Outside the airport, Bennett (one of the founders of Hope on
a String and an Amherst alumn) and I were met by the program’s Country
Director, Lara. With her were her friend Cassy, who will be my interpreter for
the children’s violin classes, and our driver Fèlix
a.k.a Fefe (fayfay). After exchanging brief introductions, we piled into the
car, blissfully air-conditioned, and proceeded to sit for about thirty minutes
in standstill traffic before Fefe even put the jeep in gear. Driving in
Port-au-Prince is a unique, ridiculous, and terrifying experience. I could not
detect the slightest hint of traffic laws. The roads were all dirt, full of
large rocks and holes, and there were no traffic lights. Passing on the left,
heading directly into oncoming traffic at impressive speeds, is encouraged. All the while you are frequently passing the Haitian taxis, called "tap-taps," which are extravagantly colorful and decorated events on wheels. Although they are often nothing more than embellished trucks, tap-taps will hold around 20 people sometimes stacked one on top of another like legos. These vehicles, too, will hurtle by at absurd speeds. This city was designed by Dr. Seuss.
We made one stop at a bank to exchange American dollars for
Haitian gouds. This process involved Fefe quickly grabbing our money and
dashing inside, past the guard holding a large shotgun at his side, while we
waited in the car. What happened inside the bank I cannot fathom, but twenty
minutes later Fefe emerged holding our new, colorful money.
At long last we made it to the village, Corail, in the
municipality (or “zon”) of Arcahaie. The first thing I noticed were the walls.
Those who can afford them surround their homes with concrete walls topped with
barbed wire or broken bottles. Because the wealthiest people live on the main
road, it looks like a dusty, dismal hallway.
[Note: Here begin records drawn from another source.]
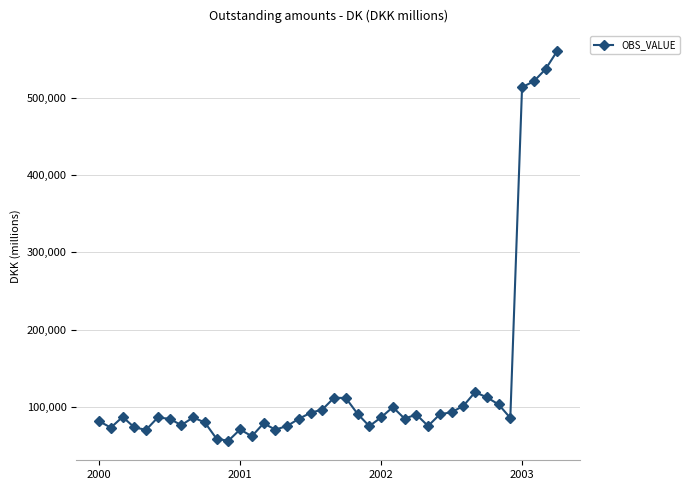

True or false: there are more than 2 points higher than both neighbors.

True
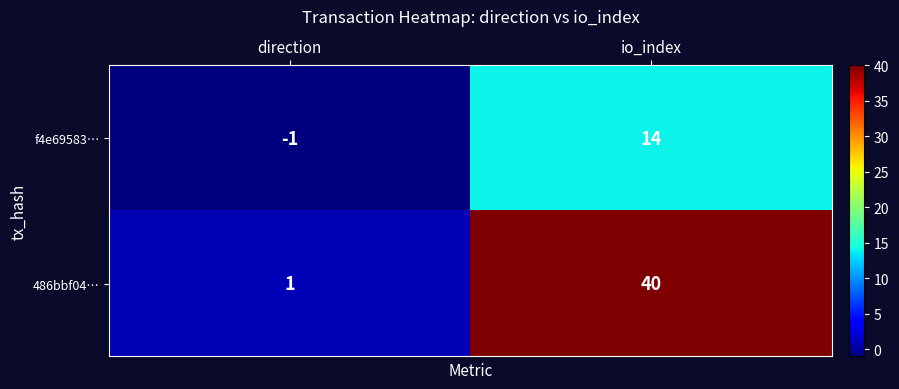

The value of f4e69583… at direction is -1. True or false?

True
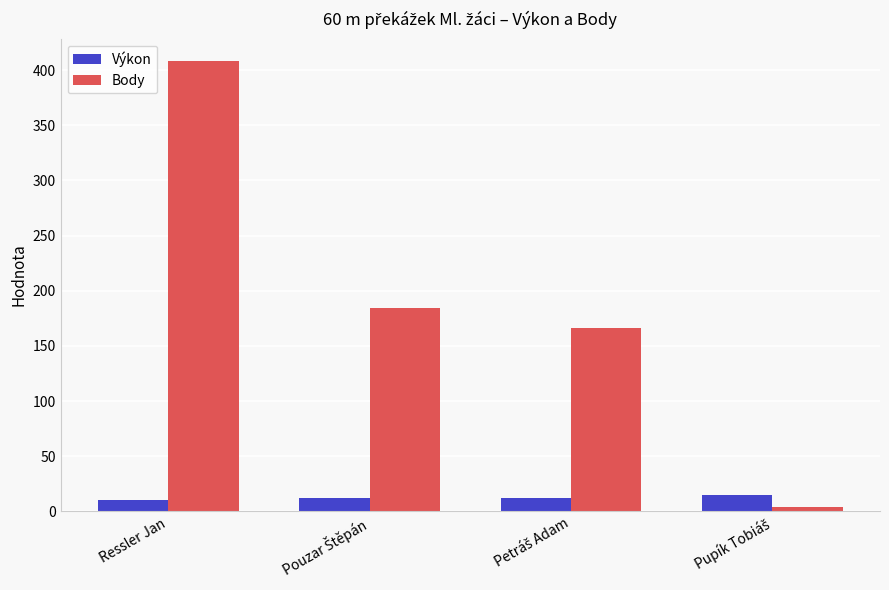

What is the average value of the Výkon series?

12.7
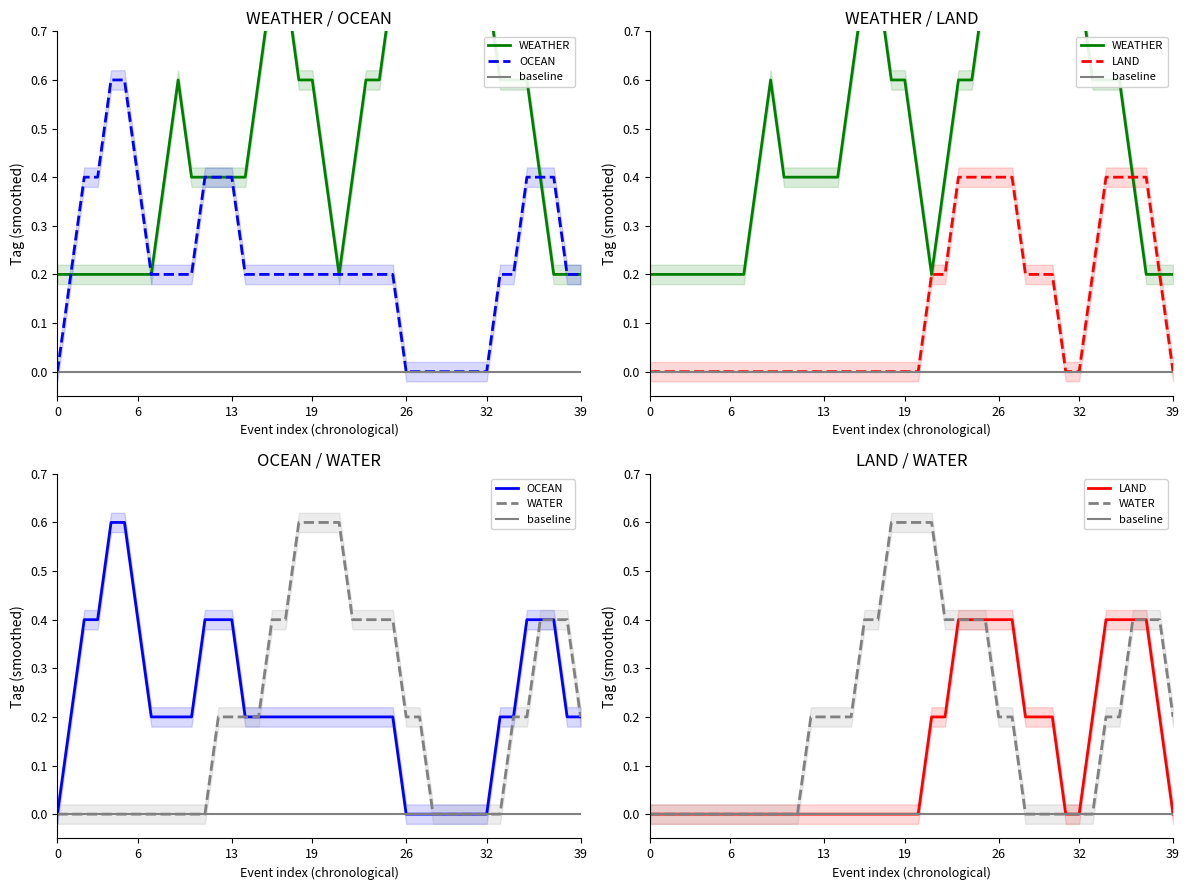

Does the chart have visible grid lines?

No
Our house is beautiful. A soothing yellow color with a
generous porch and plenty of treated water, this is my safe place. I have a
room and bed to myself, but will be sleeping in a hammock every night due to
the heat. The three of us “blans” are living here for now, but Bennett will fly
back to New York on Tuesday, leaving the house to me and Lara (and whoever
wants to visit).
After getting settled, Bennett and I went for a walk through
town. I quickly learned that it
is NECESSARY to greet EVERYONE you see, and even those you don't. To walk by
somebody without acknowledging them (a simple nod of the head does not suffice)
is to insult them. I imagine that this is what ‘nam was like, constantly
checking over your shoulder to see if there’s anyone lurking in the shadows or
under a tree. At first I thought I looked and sounded ridiculous, waving hands
and sending “bonjou’s” in every direction at Bennett’s encouragement, but then
I realized that everyone was doing it. Despite its poverty and perhaps because
of it, the community is extremely tightly woven.